Archive for the ‘その他の手続き’ Category
広告規程が問題となった事例
1 国際ロマンス詐欺案件を取り扱う弁護士業務広告の注意点
東京弁護士会(https://www.toben.or.jp/know/iinkai/hibenteikei/news/post_7.html)
千葉県弁護士会(https://www.chiba-ben.or.jp/news/2023/000727.html)
等において、一部の弁護士業務広告に対する注意が呼びかけられています。
今回は、弁護士の業務広告について検討をします。
2 業務広告についての規制
弁護士の業務広告については、弁護士職務基本規程第9条に「弁護士は、広告又は宣伝するときは、虚偽又は誤導にわたる情報を提供してはならない。」「弁護士は、品位を損なう広告又は宣伝をしてはならない」と定めています。
かつては弁護士の業務広告は原則禁止とされていましたが、2000年にこれが自由となったことに伴い、業務広告への制限がなされるようになりました。

* やること
弁護士の業務広告に関する文章を、最後の文の後から書き継いでください。 この後に続く項目は、弁護士の業務広告に関する文章とは別の資料です。

* データ
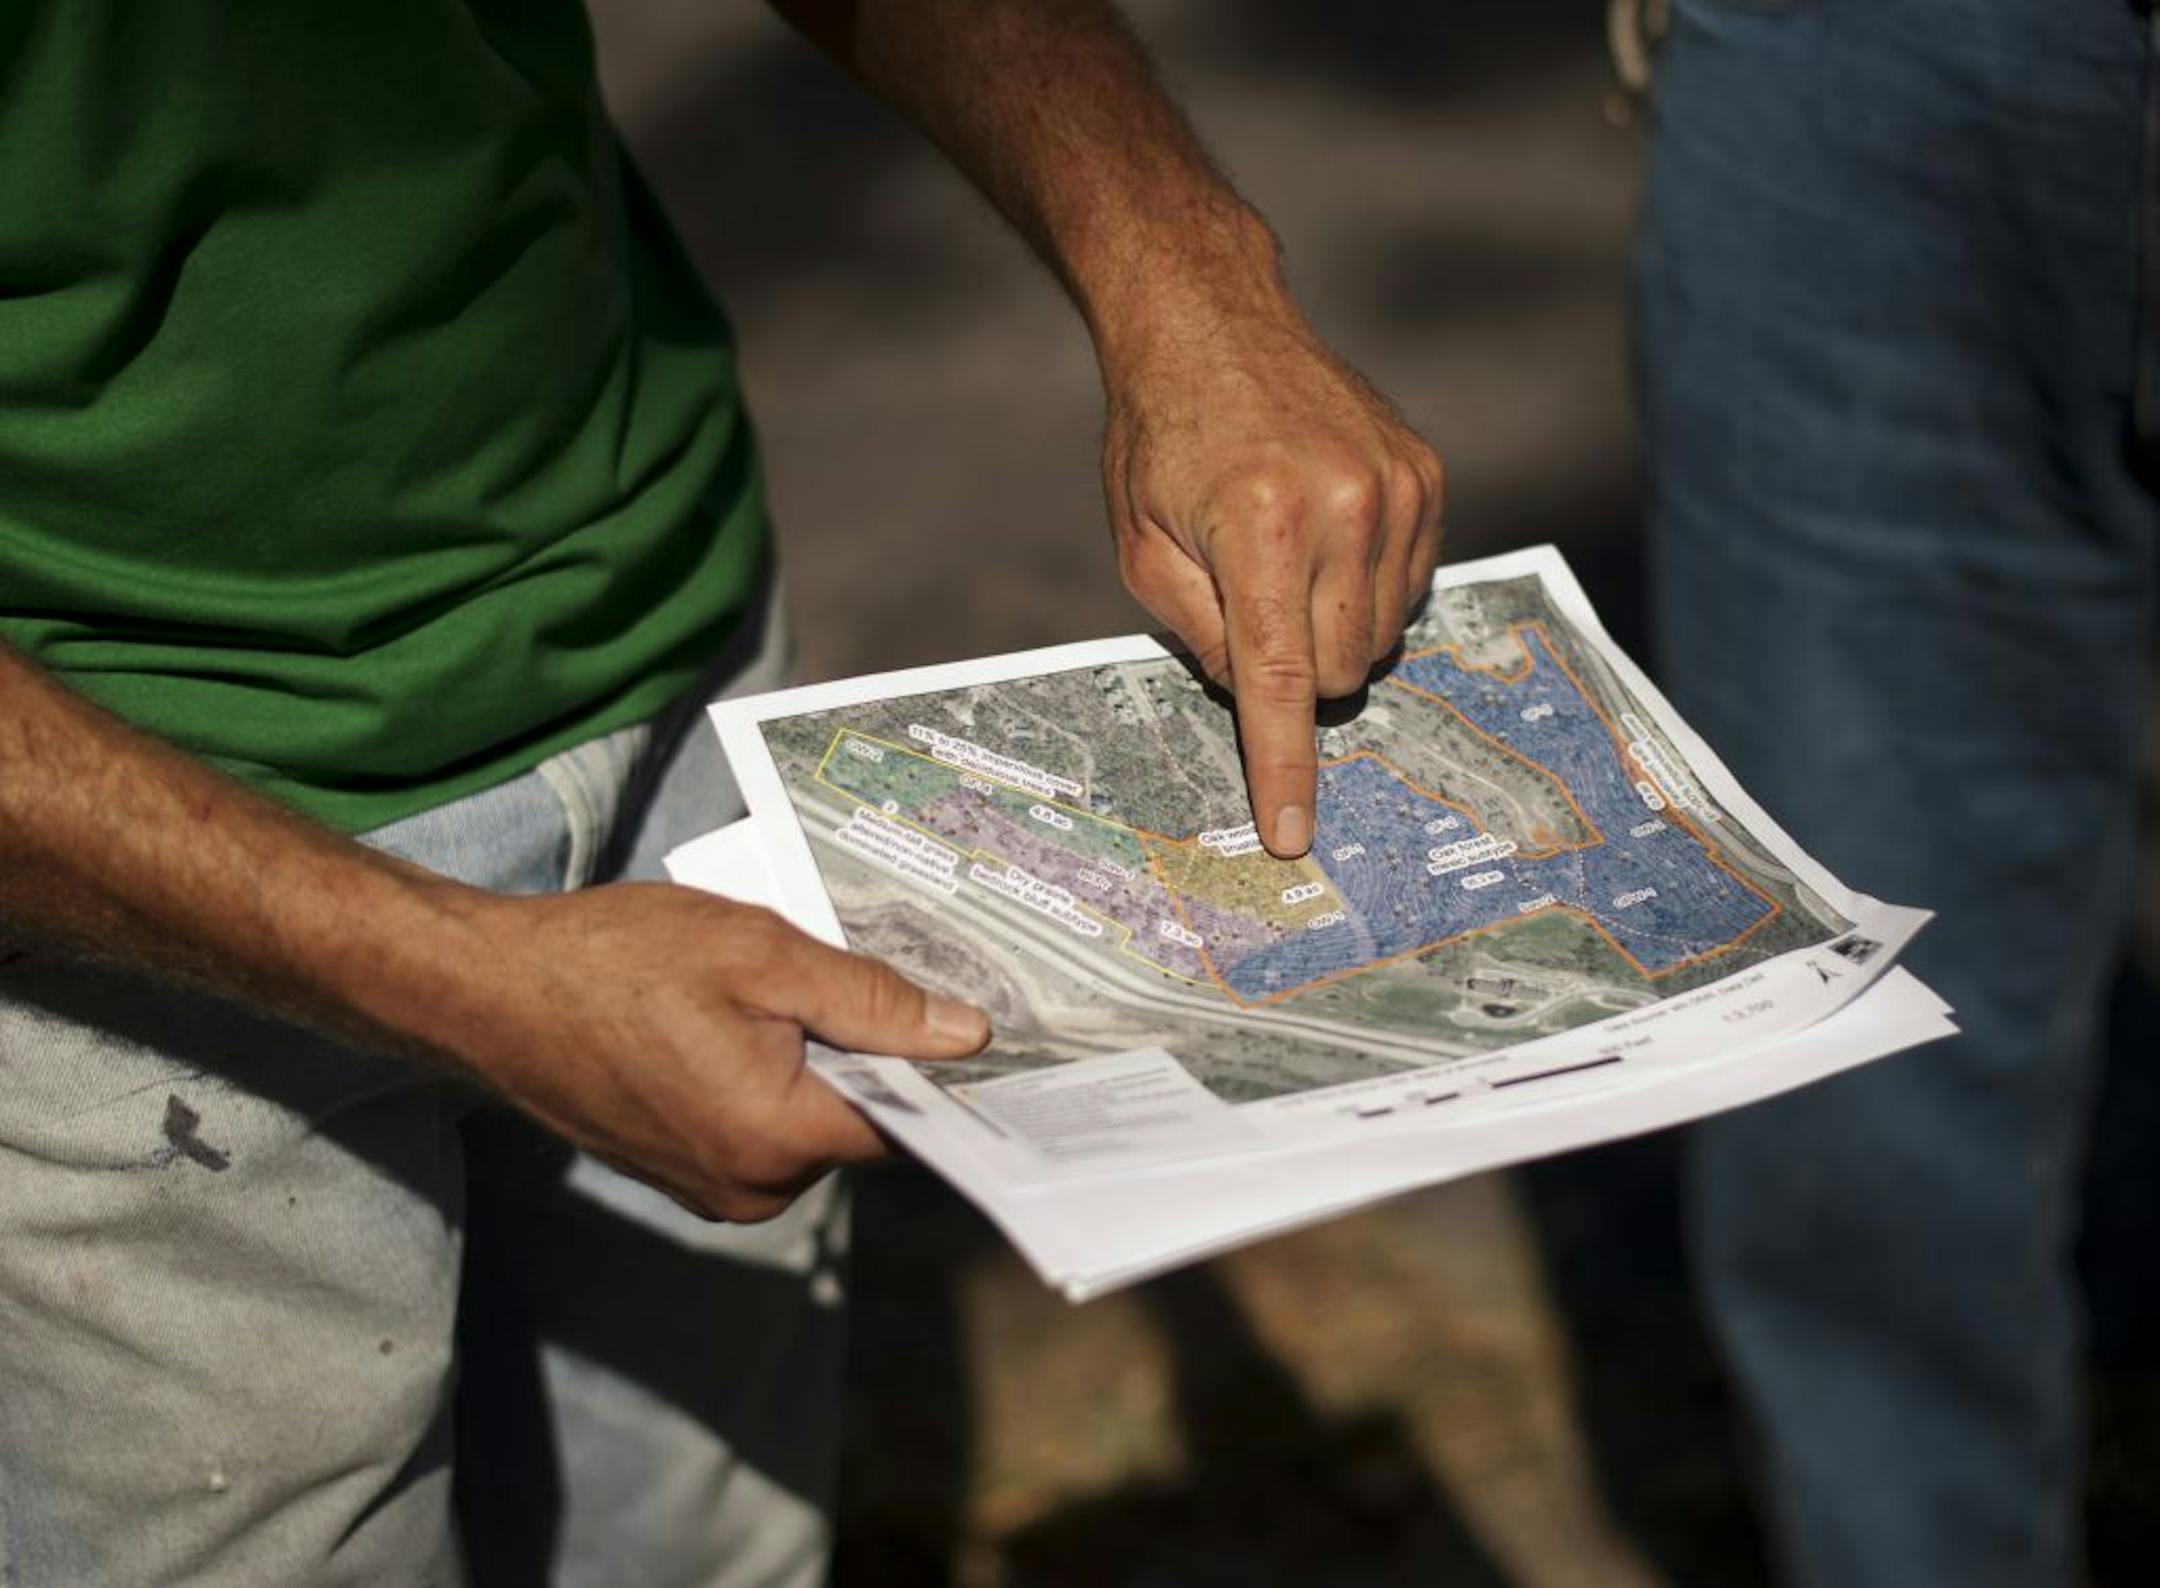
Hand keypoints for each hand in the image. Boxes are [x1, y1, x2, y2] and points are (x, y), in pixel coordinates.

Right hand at [434, 883, 989, 1221]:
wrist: (487, 992)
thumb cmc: (616, 961)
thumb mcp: (761, 954)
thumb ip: (871, 1001)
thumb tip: (967, 1035)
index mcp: (780, 1139)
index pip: (908, 1122)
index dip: (945, 1073)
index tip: (982, 1027)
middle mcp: (751, 1188)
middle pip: (859, 1123)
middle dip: (867, 1054)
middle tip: (852, 973)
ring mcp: (710, 1188)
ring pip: (808, 1125)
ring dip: (812, 1064)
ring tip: (773, 991)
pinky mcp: (680, 1174)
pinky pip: (759, 1130)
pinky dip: (767, 1079)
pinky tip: (734, 1022)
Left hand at [1102, 296, 1442, 858]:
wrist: (1214, 323)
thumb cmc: (1161, 437)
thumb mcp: (1141, 547)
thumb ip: (1198, 635)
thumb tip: (1257, 699)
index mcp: (1260, 526)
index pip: (1277, 681)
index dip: (1283, 767)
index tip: (1294, 834)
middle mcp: (1343, 507)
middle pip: (1338, 671)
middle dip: (1292, 675)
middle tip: (1247, 613)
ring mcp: (1397, 490)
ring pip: (1381, 637)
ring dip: (1331, 631)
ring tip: (1282, 560)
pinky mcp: (1426, 477)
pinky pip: (1411, 588)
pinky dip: (1365, 590)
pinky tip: (1323, 539)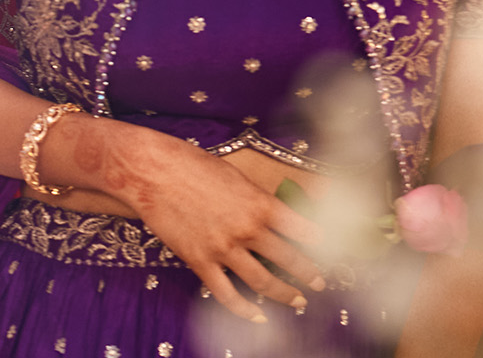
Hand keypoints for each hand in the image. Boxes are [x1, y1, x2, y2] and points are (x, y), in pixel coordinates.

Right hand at [100, 124, 329, 322]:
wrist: (149, 171)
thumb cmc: (191, 165)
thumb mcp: (236, 177)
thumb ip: (258, 200)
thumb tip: (276, 217)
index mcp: (261, 204)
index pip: (306, 231)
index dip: (325, 243)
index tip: (333, 251)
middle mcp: (248, 229)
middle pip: (291, 260)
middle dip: (310, 274)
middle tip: (319, 283)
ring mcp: (223, 248)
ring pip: (264, 282)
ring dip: (286, 295)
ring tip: (298, 301)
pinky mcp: (199, 261)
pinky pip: (227, 294)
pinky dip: (244, 310)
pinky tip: (257, 317)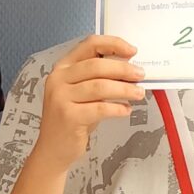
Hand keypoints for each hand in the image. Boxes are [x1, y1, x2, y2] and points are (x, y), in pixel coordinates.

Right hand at [31, 35, 143, 173]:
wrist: (52, 149)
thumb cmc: (71, 119)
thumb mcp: (81, 92)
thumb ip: (98, 78)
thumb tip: (130, 69)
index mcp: (62, 67)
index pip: (89, 44)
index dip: (113, 44)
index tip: (132, 51)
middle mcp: (58, 79)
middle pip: (97, 65)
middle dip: (123, 69)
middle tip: (140, 75)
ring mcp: (61, 98)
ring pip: (100, 86)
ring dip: (125, 89)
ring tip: (138, 93)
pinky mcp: (68, 116)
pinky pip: (100, 108)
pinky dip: (118, 108)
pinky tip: (126, 110)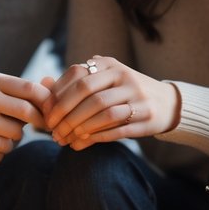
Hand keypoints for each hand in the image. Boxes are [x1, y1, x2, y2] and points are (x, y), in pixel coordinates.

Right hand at [0, 72, 49, 162]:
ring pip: (15, 138)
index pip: (30, 90)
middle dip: (38, 123)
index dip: (47, 103)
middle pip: (27, 115)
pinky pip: (0, 155)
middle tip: (39, 127)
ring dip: (11, 140)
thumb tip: (53, 91)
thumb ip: (14, 90)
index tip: (51, 112)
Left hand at [42, 56, 180, 149]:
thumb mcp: (103, 82)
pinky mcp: (147, 116)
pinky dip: (96, 138)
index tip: (46, 114)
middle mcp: (125, 76)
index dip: (58, 96)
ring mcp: (138, 96)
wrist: (166, 104)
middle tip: (52, 130)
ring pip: (102, 112)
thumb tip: (42, 84)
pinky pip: (117, 129)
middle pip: (88, 93)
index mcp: (110, 65)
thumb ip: (74, 83)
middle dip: (65, 114)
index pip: (77, 76)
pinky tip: (81, 144)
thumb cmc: (124, 93)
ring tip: (64, 140)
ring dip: (79, 128)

* 回答
この職務基本規程第9条は、あくまでも総論的なものを定めるのみですが、より具体的には「弁護士等の業務広告に関する規程」が定めれており、この中で具体的な禁止事項が規定されています。
また、この規程には「業務広告に関する指針」が別途定められており、規程の解釈がより具体的なものとして示されています。
3 弁護士等の業務広告に関する規定
それでは、実際に禁止されている広告とはどのようなものでしょうか。
⑴禁止されている広告
規定3条により禁止されている広告は以下の通りです(例として記載しているのは指針に記載されているものです)。
①事実に合致していない広告(例:虚偽の表示、実態が伴わない団体又は組織の表示)
②誤導又は誤認のおそれのある広告(例:交通事故の損害賠償事件の件数を損害賠償事件取扱件数に含めて延べ件数を表示し、あたかも損害賠償事件全般に習熟しているかのような印象を与える表現、弁護士報酬についての曖昧活不正確な表現)
③誇大又は過度な期待を抱かせる広告(例:「たちどころに解決します」)
④困惑させ、又は過度な不安をあおる広告(例:「今すぐ請求しないとあなたの過払金は失われます」)
⑤特定の弁護士、弁護士法人、外国法事務弁護士、外国法事務弁護士法人若しくは弁護士・外国法事務弁護士共同法人又はこれらの事務所と比較した広告(例:「○○事務所より豊富なスタッフ」)
⑥法令又は本会若しくは所属弁護士会の会則若しくは会規に違反する広告(例:非弁提携をうたうもの)
⑦弁護士等の品位又は信用を損なうおそれのある広告(例:違法行為若しくは脱法行為を助長し、又はもみ消しを示唆する表現)
⑵表示できない事項
規程第4条では、広告中に表示することが禁止されているものがあります。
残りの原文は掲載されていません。